Meeting 1: Toys, Plays and Games
Affordances and Toys
Babbling, Enactment and Playing
Schemata and Expectations
Improvisation vs. Composition
Social / Collective aspects of music
How games describe collaboration
Musical Examples:
Mozart Dice Game, Lexicon Sonata
Trevor Wishart: Music Games
Conducted Improvisation
Walter Thompson: Sound Painting

Meeting 2: Playing games
Ballon Game – Cristyn
Computer Sound Game

Meeting 3:
Slot Machines and Memex Music
Psychology of prospect
Introduction to formal game theory
Xenaks
Evolutionary games
Game as a tool to understand music
Introduction to Cobra

Meeting 4: Game Pieces
John Zorn’s Cobra and other Game Pieces

Meeting 1: Toys, Play and Game

In the first meeting we explore different physical toys (balls, frisbees, juggling stick) for their "playability" and introduce the notion of affordances. We talk about the importance of affordances in design in reference to Gibson and Norman work. We discuss the role of learning (babbling) in discovering the playing potential of physical and sonic / musical objects.

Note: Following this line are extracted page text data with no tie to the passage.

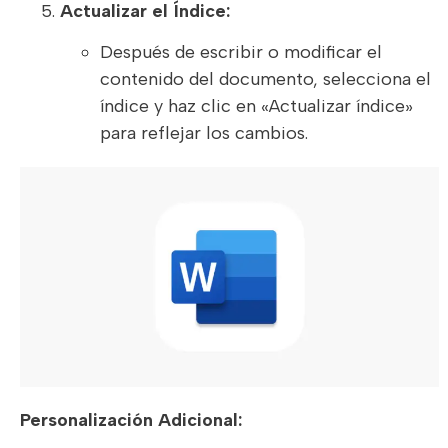
Actualizar el Índice:
Después de escribir o modificar el
contenido del documento, selecciona el
índice y haz clic en «Actualizar índice»
para reflejar los cambios.
Personalización Adicional: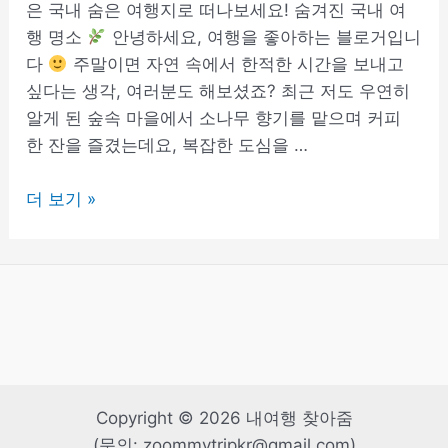
은 국내 숨은 여행지로 떠나보세요! 숨겨진 국내 여
행 명소
안녕하세요, 여행을 좋아하는 블로거입니
다
주말이면 자연 속에서 한적한 시간을 보내고
싶다는 생각, 여러분도 해보셨죠? 최근 저도 우연히
알게 된 숲속 마을에서 소나무 향기를 맡으며 커피
한 잔을 즐겼는데요, 복잡한 도심을 …
숨
더 보기 »
겨
진
국
내
여
행
명
소
Copyright © 2026 내여행 찾아줌
추
(문의: zoommytripkr@gmail.com)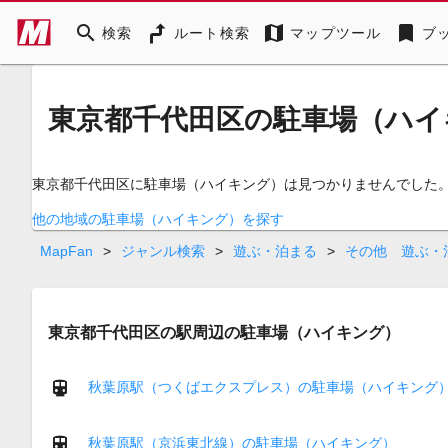
search
map
bookmark
検索
ルート検索
マップツール
ブ
東京都千代田区の駐車場（ハイ
東京都千代田区に駐車場（ハイキング）は見つかりませんでした
他の地域の駐車場（ハイキング）を探す
MapFan
>
ジャンル検索
>
遊ぶ・泊まる
>
その他 遊ぶ・
東京都千代田区の駅周辺の駐車場（ハイキング）
秋葉原駅（つくばエクスプレス）の駐車場（ハイキング
秋葉原駅（京浜東北線）の駐車場（ハイキング）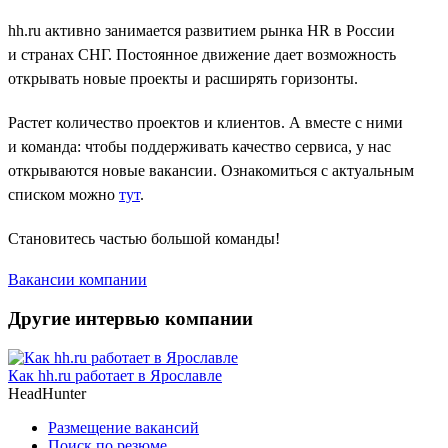
hh.ru активно занимается развитием рынка HR в России
и странах СНГ. Постоянное движение дает возможность
открывать новые проекты и расширять горизонты.
Растет количество проектов и клиентов. А вместе с ними
и команда: чтобы поддерживать качество сервиса, у нас
открываются новые вакансии. Ознакомиться с актуальным
списком можно
тут
.
Становитесь частью большой команды!
Вакансии компании
Другие интервью компании
Как hh.ru работает в Ярославле
HeadHunter
Размещение вакансий
Поиск по резюме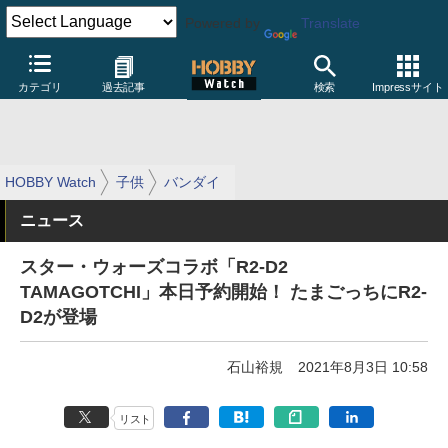
Powered by
Translate
カテゴリ
過去記事
検索
Impressサイト
HOBBY Watch
子供
バンダイ
ニュース
スター・ウォーズコラボ「R2-D2
TAMAGOTCHI」本日予約開始！ たまごっちにR2-
D2が登場
石山裕規
2021年8月3日 10:58
リスト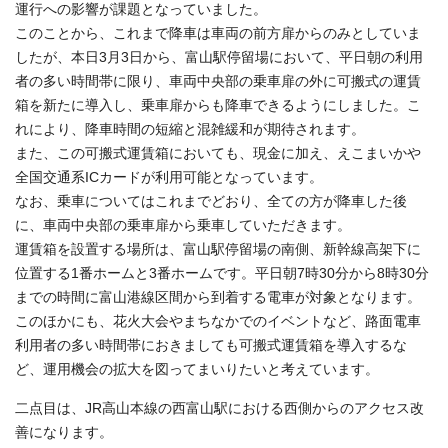
運行への影響が課題となっていました。
このことから、これまで降車は車両の前方扉からのみとしていま
したが、本日3月3日から、富山駅停留場において、平日朝の利用
者の多い時間帯に限り、車両中央部の乗車扉の外に可搬式の運賃
箱を新たに導入し、乗車扉からも降車できるようにしました。こ
れにより、降車時間の短縮と混雑緩和が期待されます。
また、この可搬式運賃箱においても、現金に加え、えこまいかや
全国交通系ICカードが利用可能となっています。
なお、乗車についてはこれまでどおり、全ての方が降車した後
に、車両中央部の乗車扉から乗車していただきます。
運賃箱を設置する場所は、富山駅停留場の南側、新幹線高架下に
位置する1番ホームと3番ホームです。平日朝7時30分から8時30分
までの時間に富山港線区間から到着する電車が対象となります。
このほかにも、花火大会やまちなかでのイベントなど、路面電車
利用者の多い時間帯におきましても可搬式運賃箱を導入するな
ど、運用機会の拡大を図ってまいりたいと考えています。
二点目は、JR高山本線の西富山駅における西側からのアクセス改
善になります。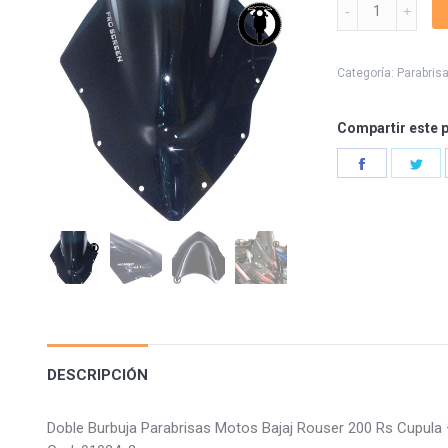
Doble
Burbuja
Bajaj
Rouser
Categoría:
Parabris
200
Rs
Compartir este 
quantity
Share
Sha
on
on
Facebook
Twi
DESCRIPCIÓN
Doble Burbuja Parabrisas Motos Bajaj Rouser 200 Rs Cup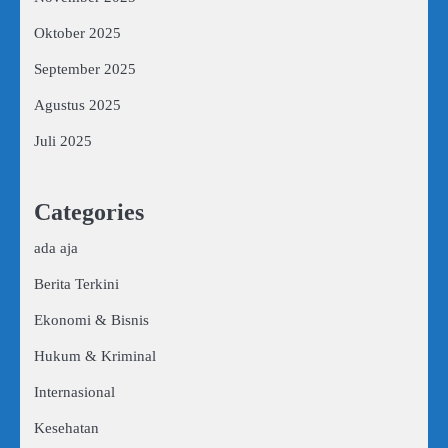
Oktober 2025
September 2025
Agustus 2025
Juli 2025
Categories
ada aja
Berita Terkini
Ekonomi & Bisnis
Hukum & Kriminal
Internasional
Kesehatan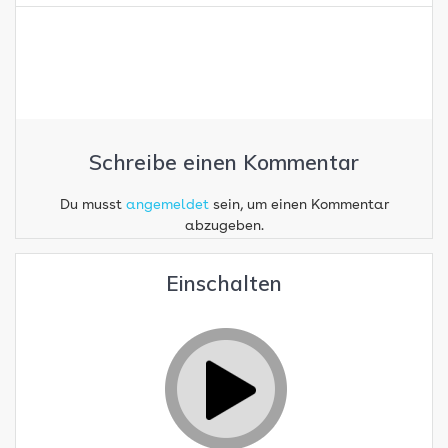
Schreibe einen Kommentar
Du musst
angemeldet
sein, um einen Kommentar
abzugeben.
Einschalten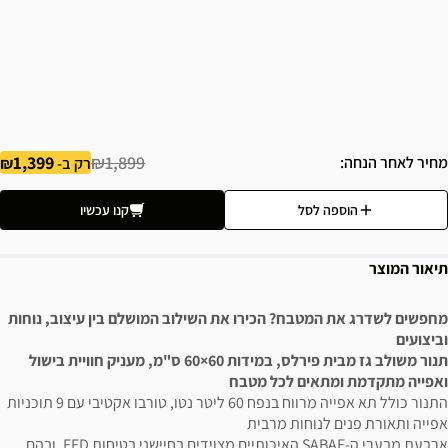
1,399
₪1,899
מחיר לאחר הנחה
רק ב-
הוספה לסל
קנו עכשיו
תיאור המוצר
מחפשים לשדרג את המטבח? הכירו את השילוב המושלם בין עיצוב, נוחות
וביצועים
תנור משולב גז מבית פירלס, במידות 60×60 ס"מ, מעניק חוויית בישול
ואפייה מתקדמת ומתאים לכל מטבח
התנור כולל תא אפייה מרווח בנפח 60 ליטר נטו, טורבו אקטיבי עם 9 תוכניות
אפייה ותאורת פנים לנוחות מרבית
ארבעת מבערי ה-SABAF האיכותיים מצוידים בחיישני בטיחות FFD, ובהם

Next we introduce Trevor Wishart's "Sounds Fun" book and use several games to learn about sound parameters and social aspects of musical interaction. This also serves as a prepartion to Sound Painting, to be done later on during the meeting.

The importance of mental models and patterns (schemata) versus cognitive processing is demonstrated using the game of tic-tac-toe. We introduce the idea of chance and indeterminacy as a way to create variations in musical materials. This is demonstrated in two examples of chance operations- Mozart Dice Games and Essel's Lexikon Sonata. We then discuss the role of variability in traditional music versus contemporary culture.

The experience gathered allows us to discuss what we learned so far: what are the differences between toys, play and competition? How "playability" potential of a toy is discovered and why the interplay of perception and production is needed to developing ways of playing? We ask whether competition is necessary to distinguish games for play, and what aspects along the toy-play-game axis result in feelings of fun?

At the final part of the first meeting we proceed to discuss the differences between improvisation, composition and games, and introduce the concept of conducted improvisation. We learn some of the basic conducting gestures of Walter Thompson's Sound Painiting, and perform few short musical improvisations.